Connectivity Lab


Connectivity Lab

Connectivity Lab di Facebook tengah mengembangkan cara untuk memungkinkan terjangkaunya akses internet oleh penduduk di seluruh dunia. Tim ini sedang menggali beragam teknologi, termasuk pesawat high-altitude long-endurance (HALE), satelit, dan laser.

Pesawat Tak Berawak Aquila

Mengudara di ketinggian 60.000 kaki, pesawat tak berawak Aquila mengambil pendekatan berbeda dalam menghubungkan dunia. Desain tanpa ekor dan bentang sayap yang besar memungkinkannya mengudara tanpa kesulitan, sementara sel surya dan motor yang super hemat menjadikannya tetap mengudara berbulan-bulan, sehingga mengirimkan internet ke sebagian area paling terpencil di bumi.

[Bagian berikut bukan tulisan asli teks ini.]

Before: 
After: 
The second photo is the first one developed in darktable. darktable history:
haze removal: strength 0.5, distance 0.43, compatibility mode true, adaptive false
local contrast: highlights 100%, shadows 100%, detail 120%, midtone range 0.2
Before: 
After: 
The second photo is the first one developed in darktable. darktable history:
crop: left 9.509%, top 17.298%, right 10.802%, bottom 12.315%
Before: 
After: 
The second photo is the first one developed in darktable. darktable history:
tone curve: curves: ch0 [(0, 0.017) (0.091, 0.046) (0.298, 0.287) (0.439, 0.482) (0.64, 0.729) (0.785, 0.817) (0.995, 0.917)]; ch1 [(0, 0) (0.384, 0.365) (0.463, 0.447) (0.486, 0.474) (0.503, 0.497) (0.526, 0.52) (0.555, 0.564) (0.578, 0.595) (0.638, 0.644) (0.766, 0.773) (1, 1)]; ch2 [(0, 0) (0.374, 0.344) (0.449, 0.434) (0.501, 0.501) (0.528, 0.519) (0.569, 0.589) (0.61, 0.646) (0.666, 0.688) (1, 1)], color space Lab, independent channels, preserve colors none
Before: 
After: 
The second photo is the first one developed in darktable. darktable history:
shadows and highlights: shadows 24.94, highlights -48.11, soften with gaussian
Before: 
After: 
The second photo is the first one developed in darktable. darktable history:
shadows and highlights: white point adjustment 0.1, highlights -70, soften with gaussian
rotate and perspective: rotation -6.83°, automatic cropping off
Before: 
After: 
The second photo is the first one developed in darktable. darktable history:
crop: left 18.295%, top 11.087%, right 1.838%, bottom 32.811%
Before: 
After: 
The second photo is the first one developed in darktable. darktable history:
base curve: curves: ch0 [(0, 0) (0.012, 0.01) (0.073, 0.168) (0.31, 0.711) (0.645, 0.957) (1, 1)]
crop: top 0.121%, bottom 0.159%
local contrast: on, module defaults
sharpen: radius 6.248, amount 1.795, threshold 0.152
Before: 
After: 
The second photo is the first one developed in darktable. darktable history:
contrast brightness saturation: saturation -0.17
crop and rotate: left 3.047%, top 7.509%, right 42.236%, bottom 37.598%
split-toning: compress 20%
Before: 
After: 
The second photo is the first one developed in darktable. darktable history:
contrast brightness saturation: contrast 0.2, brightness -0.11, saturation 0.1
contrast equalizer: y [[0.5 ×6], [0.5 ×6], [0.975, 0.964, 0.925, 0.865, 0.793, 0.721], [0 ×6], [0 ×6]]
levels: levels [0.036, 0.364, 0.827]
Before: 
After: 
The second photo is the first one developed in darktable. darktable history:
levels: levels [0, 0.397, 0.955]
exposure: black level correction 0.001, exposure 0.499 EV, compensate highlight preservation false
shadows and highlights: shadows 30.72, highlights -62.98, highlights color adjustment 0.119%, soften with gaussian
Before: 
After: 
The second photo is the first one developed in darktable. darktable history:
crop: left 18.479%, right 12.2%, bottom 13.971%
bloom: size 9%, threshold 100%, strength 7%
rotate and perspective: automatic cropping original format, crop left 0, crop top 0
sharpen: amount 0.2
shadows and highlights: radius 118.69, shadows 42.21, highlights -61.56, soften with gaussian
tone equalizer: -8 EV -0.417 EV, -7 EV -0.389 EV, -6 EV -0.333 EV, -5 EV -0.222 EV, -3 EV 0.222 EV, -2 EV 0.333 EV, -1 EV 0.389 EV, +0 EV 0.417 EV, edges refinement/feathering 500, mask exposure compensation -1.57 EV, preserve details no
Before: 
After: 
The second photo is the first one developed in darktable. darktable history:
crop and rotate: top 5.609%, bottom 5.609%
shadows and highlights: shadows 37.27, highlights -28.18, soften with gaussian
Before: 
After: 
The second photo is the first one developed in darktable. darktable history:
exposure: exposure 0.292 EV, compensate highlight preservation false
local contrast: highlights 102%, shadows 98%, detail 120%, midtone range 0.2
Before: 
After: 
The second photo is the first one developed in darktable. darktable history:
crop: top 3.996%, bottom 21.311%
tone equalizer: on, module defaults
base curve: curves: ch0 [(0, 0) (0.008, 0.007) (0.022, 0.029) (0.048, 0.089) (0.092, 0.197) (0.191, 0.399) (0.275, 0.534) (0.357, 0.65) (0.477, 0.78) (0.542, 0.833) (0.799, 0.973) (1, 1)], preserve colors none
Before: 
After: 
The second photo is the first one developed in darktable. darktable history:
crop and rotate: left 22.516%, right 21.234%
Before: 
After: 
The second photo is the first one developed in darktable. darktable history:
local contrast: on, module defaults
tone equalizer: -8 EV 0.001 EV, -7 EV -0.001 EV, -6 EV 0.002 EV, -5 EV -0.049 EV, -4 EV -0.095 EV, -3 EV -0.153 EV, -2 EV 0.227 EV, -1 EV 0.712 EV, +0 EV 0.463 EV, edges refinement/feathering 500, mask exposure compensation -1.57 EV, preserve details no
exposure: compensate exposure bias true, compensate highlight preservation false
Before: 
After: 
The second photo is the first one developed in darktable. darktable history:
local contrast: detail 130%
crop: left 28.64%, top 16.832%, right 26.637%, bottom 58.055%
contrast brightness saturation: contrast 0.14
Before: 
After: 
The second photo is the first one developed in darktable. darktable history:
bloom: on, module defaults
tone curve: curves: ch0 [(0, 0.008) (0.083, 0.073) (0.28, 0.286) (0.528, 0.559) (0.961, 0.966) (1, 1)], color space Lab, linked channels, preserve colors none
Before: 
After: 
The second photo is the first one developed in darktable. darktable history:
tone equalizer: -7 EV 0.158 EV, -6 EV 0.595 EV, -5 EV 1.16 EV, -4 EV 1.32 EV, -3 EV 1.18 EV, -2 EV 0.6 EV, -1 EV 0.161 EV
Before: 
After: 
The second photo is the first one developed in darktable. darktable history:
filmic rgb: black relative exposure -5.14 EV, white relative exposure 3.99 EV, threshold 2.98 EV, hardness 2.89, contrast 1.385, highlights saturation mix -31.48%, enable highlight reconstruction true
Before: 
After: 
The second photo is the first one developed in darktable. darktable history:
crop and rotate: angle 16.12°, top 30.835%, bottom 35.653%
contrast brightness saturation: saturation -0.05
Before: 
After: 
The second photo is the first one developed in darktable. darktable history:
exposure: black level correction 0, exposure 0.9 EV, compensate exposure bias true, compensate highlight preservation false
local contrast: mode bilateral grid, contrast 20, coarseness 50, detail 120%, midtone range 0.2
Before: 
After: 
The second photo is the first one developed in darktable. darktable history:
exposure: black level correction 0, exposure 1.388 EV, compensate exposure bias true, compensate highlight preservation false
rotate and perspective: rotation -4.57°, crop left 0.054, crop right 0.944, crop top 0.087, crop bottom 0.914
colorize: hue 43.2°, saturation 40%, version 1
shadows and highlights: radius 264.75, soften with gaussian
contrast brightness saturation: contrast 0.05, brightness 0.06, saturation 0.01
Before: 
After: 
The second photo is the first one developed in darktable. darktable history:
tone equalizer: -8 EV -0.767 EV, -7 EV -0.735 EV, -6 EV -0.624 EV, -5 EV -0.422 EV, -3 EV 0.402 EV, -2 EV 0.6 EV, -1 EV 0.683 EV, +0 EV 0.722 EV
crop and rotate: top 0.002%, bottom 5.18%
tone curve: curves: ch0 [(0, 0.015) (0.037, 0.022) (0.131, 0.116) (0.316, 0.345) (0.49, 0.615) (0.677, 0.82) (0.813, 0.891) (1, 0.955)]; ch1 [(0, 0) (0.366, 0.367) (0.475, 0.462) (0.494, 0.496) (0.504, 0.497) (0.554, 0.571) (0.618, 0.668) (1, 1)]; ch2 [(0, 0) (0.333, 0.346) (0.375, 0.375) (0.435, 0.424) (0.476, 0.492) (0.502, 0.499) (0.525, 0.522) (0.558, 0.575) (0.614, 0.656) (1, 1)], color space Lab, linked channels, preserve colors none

Menghubungkan dengan Laser

Jangkauan Aquila telah mendorong kami untuk menemukan cara baru untuk mengantarkan internet kecepatan tinggi. Jadi kami berpaling pada salah satu cara awal yang digunakan manusia untuk mengirimkan data—cahaya. Sinar laser inframerah yang tak tampak yang kedip-kedip miliaran kali per detik kini dapat mengirimkan data pada kecepatan serat optik menggunakan sangat sedikit daya. Menggunakan teknologi laser ini, kami dapat menghubungkan dan mengumpankan internet ke seluruh konstelasi pesawat Aquila.

Tantangan Baru

Beberapa insinyur kedirgantaraan terkemuka dunia bekerja menantang setiap asumsi seputar cara pengantaran internet. Menemukan serat karbon yang lebih ringan dari aluminium dan 3x lebih kuat dari baja. membuat laser yang begitu akurat, mereka dapat menembak koin sejauh 19,2 km. Dan tahan terhadap perubahan suhu hampir 200°.